What are some of the challenges of Ravel’s Le Tombeau de Couperin?
Everything here is much more difficult to produce than it sounds! The florid passagework, complex harmony and Ravel’s typical “overlaying of the hands” all have their technical challenges. The Toccata finale is probably more difficult for me than Scarbo from Gaspard de la Nuit – whereas the latter has the possibility of rich, quasi-romantic sonority and copious resonance to facilitate the pianistic acrobatics, the Toccata needs a meticulous clarity, great lightness, and an almost crystalline quality. All the while there needs to be an elegance and decorative refinement characteristic of the French Baroque.

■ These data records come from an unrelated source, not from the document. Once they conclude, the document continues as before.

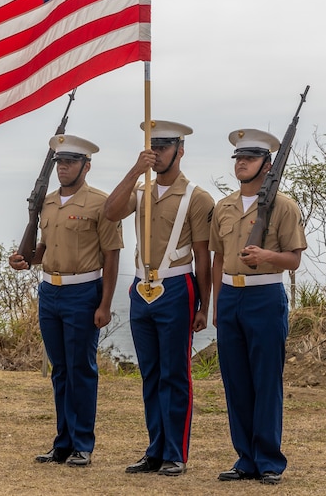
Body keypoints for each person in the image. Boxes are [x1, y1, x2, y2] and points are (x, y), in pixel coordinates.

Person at [103, 121, 214, 477]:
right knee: (150, 373)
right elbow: (110, 211)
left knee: (175, 373)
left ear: (180, 150)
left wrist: (204, 305)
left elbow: (203, 256)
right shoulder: (141, 189)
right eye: (154, 146)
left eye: (165, 147)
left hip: (177, 286)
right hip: (140, 287)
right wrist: (136, 169)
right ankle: (155, 449)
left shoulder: (196, 196)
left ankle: (176, 452)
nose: (159, 153)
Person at [8, 134, 123, 468]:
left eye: (71, 162)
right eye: (60, 162)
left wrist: (104, 304)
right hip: (50, 291)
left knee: (81, 370)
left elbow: (111, 255)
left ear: (86, 166)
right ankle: (62, 442)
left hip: (83, 291)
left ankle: (82, 443)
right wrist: (24, 257)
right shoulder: (47, 202)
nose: (63, 168)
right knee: (59, 370)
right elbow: (45, 246)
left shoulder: (101, 202)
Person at [210, 129, 307, 486]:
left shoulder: (284, 206)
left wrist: (267, 256)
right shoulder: (224, 207)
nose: (241, 164)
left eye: (249, 158)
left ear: (267, 165)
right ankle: (245, 459)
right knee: (236, 382)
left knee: (266, 381)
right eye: (238, 158)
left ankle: (268, 460)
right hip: (231, 297)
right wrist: (218, 305)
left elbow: (294, 260)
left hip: (265, 297)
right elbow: (218, 256)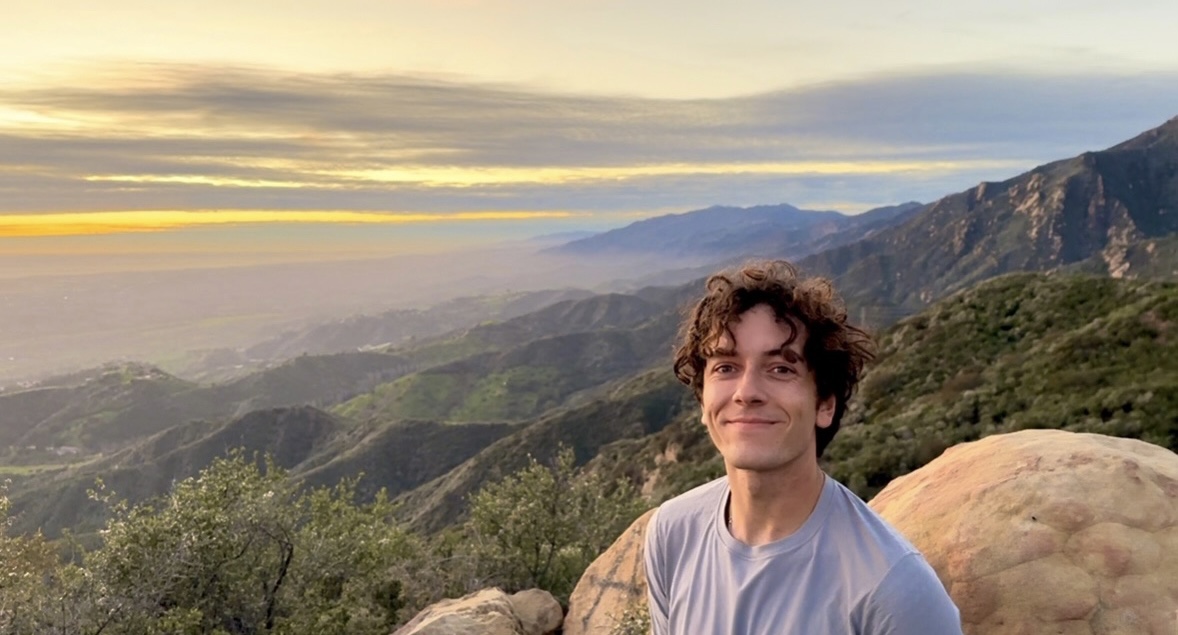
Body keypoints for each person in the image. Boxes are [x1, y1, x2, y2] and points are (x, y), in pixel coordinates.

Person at [643, 260, 962, 634]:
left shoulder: (892, 587)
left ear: (824, 403)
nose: (746, 393)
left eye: (781, 369)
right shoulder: (673, 534)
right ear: (702, 401)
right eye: (726, 367)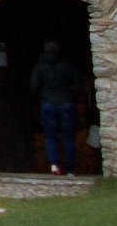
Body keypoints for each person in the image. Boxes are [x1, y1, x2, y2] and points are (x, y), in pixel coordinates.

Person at [29, 39, 81, 175]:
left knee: (50, 136)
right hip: (67, 102)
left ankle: (54, 164)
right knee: (68, 136)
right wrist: (73, 97)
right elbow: (78, 85)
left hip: (47, 103)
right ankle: (70, 169)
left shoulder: (39, 66)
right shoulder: (68, 65)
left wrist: (36, 100)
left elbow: (34, 86)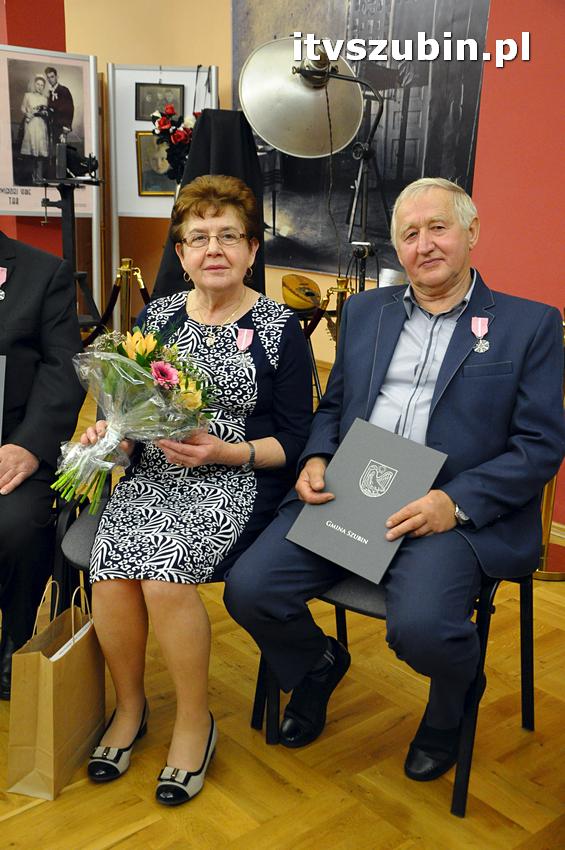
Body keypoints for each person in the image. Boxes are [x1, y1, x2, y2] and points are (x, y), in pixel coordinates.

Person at [224, 177, 565, 782]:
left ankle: (450, 702)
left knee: (425, 632)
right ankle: (316, 666)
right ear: (396, 248)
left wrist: (452, 502)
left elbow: (540, 446)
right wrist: (317, 458)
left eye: (438, 228)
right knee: (251, 589)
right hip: (353, 489)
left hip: (447, 511)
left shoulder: (529, 325)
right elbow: (333, 407)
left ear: (472, 232)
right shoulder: (364, 312)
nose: (424, 245)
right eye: (409, 234)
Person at [81, 175, 312, 805]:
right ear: (180, 254)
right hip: (156, 475)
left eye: (229, 236)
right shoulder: (156, 316)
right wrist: (113, 435)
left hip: (241, 478)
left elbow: (298, 440)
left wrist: (226, 450)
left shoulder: (279, 327)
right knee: (107, 570)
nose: (214, 249)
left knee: (161, 574)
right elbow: (133, 410)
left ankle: (194, 722)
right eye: (199, 237)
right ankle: (131, 710)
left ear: (252, 250)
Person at [0, 232, 84, 700]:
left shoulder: (41, 272)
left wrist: (28, 446)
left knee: (16, 525)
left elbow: (63, 367)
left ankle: (14, 637)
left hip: (13, 449)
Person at [20, 74, 49, 182]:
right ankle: (31, 177)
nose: (39, 86)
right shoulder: (27, 95)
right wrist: (27, 113)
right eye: (38, 84)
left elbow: (46, 111)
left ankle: (39, 177)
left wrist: (44, 112)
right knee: (32, 152)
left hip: (41, 124)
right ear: (34, 84)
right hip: (31, 124)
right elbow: (23, 107)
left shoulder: (45, 98)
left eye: (42, 85)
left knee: (40, 152)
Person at [44, 65, 74, 169]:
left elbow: (69, 108)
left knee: (61, 151)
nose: (50, 79)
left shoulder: (64, 90)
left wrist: (67, 126)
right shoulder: (48, 92)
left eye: (52, 77)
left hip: (61, 127)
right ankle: (53, 174)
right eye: (48, 77)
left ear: (57, 77)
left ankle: (63, 177)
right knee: (52, 151)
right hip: (51, 126)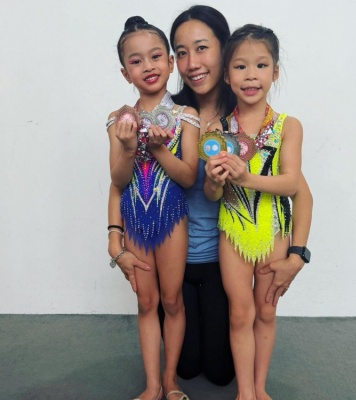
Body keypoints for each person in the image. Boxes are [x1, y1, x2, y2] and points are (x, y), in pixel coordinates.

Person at [108, 4, 313, 391]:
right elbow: (123, 179)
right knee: (186, 368)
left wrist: (297, 255)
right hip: (171, 259)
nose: (192, 63)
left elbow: (299, 192)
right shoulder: (167, 114)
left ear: (225, 49)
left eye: (202, 48)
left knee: (220, 372)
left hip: (224, 260)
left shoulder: (249, 119)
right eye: (181, 52)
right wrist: (115, 240)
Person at [203, 24, 303, 400]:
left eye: (261, 66)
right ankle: (244, 392)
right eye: (240, 67)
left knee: (266, 310)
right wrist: (214, 181)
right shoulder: (218, 130)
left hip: (274, 231)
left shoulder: (287, 127)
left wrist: (245, 177)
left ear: (274, 72)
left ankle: (260, 388)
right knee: (240, 313)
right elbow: (212, 194)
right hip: (232, 230)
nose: (251, 75)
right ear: (227, 76)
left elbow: (290, 184)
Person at [106, 15, 199, 400]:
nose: (148, 66)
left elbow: (188, 177)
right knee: (146, 302)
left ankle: (171, 380)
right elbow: (118, 180)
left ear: (171, 62)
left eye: (156, 56)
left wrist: (159, 149)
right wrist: (130, 147)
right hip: (135, 221)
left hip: (172, 219)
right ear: (125, 72)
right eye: (136, 60)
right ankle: (152, 384)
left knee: (172, 300)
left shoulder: (186, 116)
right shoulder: (119, 120)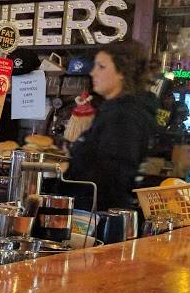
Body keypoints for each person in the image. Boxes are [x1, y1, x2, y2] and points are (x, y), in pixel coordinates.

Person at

And of Medtner’s Sonata No.9 in A Minor?
Medtner was a master of form and through-composition (taking Beethoven as his inspiration); Rachmaninoff thought of him as the greatest living composer of his day. This Sonata is perfectly crafted, as one might expect, but for all its tumult and angularity, it ends somewhat inconclusively. The music is tonal, formally concise, but nevertheless open-ended, tricky to bring off. I feel as though it leaves us with more questions than answers – it is a challenge to performer and listener alike.

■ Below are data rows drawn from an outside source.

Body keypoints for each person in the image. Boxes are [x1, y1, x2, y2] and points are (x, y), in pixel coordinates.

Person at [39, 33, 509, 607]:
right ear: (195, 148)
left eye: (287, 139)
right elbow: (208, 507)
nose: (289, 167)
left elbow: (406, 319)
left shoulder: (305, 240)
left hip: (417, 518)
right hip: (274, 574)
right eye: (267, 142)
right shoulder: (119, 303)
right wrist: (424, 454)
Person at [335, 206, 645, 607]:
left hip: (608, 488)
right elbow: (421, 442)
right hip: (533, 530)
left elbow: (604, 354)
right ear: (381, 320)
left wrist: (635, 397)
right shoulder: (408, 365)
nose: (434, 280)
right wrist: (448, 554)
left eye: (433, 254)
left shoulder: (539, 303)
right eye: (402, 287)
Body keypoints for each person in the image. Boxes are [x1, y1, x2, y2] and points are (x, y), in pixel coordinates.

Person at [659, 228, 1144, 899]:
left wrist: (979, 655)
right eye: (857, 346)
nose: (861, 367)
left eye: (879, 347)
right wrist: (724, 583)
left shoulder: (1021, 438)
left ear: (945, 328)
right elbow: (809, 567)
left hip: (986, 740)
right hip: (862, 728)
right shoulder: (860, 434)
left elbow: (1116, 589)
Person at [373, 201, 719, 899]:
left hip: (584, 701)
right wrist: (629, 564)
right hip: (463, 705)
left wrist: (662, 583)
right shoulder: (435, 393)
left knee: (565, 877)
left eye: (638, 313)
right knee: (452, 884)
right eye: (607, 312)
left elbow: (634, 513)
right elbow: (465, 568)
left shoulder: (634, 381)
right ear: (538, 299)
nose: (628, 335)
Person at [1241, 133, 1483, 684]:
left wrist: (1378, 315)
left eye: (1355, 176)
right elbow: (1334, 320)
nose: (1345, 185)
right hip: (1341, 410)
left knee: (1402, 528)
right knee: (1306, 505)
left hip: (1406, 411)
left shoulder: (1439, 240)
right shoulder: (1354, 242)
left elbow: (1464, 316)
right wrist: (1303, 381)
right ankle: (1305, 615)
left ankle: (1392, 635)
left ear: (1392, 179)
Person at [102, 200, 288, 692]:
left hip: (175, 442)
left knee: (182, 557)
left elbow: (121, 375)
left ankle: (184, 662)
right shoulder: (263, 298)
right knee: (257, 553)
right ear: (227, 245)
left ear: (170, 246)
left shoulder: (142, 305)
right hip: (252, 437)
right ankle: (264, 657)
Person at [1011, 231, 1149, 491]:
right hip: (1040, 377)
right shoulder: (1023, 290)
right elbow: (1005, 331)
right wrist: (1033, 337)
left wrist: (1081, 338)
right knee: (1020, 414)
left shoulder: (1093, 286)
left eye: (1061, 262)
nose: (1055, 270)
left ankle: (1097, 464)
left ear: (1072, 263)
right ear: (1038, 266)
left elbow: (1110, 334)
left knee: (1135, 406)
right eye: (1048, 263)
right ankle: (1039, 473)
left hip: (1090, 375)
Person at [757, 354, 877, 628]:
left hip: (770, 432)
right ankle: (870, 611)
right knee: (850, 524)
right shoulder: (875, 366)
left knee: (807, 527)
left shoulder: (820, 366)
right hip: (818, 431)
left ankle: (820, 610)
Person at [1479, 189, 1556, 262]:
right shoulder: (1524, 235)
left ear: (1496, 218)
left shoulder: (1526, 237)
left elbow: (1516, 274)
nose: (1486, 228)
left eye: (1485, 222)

What do you find most rewarding and challenging in your professional life?
I demand a lot of myself as a performer, and rarely feel as though I have achieved what I set out to achieve artistically. When I feel I have come close, it’s an intensely rewarding experience. Sometimes the challenge of particular repertoire proves addictive: I have been performing Ligeti’s Piano Études for a number of years and am due to record them later in 2019. They are without doubt the most difficult piano pieces I have ever worked on (more so than Beethoven’s Hammerklavier Sonata), and there’s a thrill to practising them even if the process is painstaking and requires great patience and perseverance.
I’m intrigued by the fact that through your mother you are a direct descendant of the Baal Shem Tov, the founder of Hasidic Judaism. Music and dance are so ingrained in the Hasidic spirit, what part, if any, does that lineage play in your musical life?
My Jewish heritage is very important to me, and certainly my love of nature and of music seem to chime very well with the Baal Shem Tov’s ethos. But I also have “musical genes” from my father’s side (his grandfather was apparently a very fine amateur pianist). It’s hard for me to dissect what comes from where.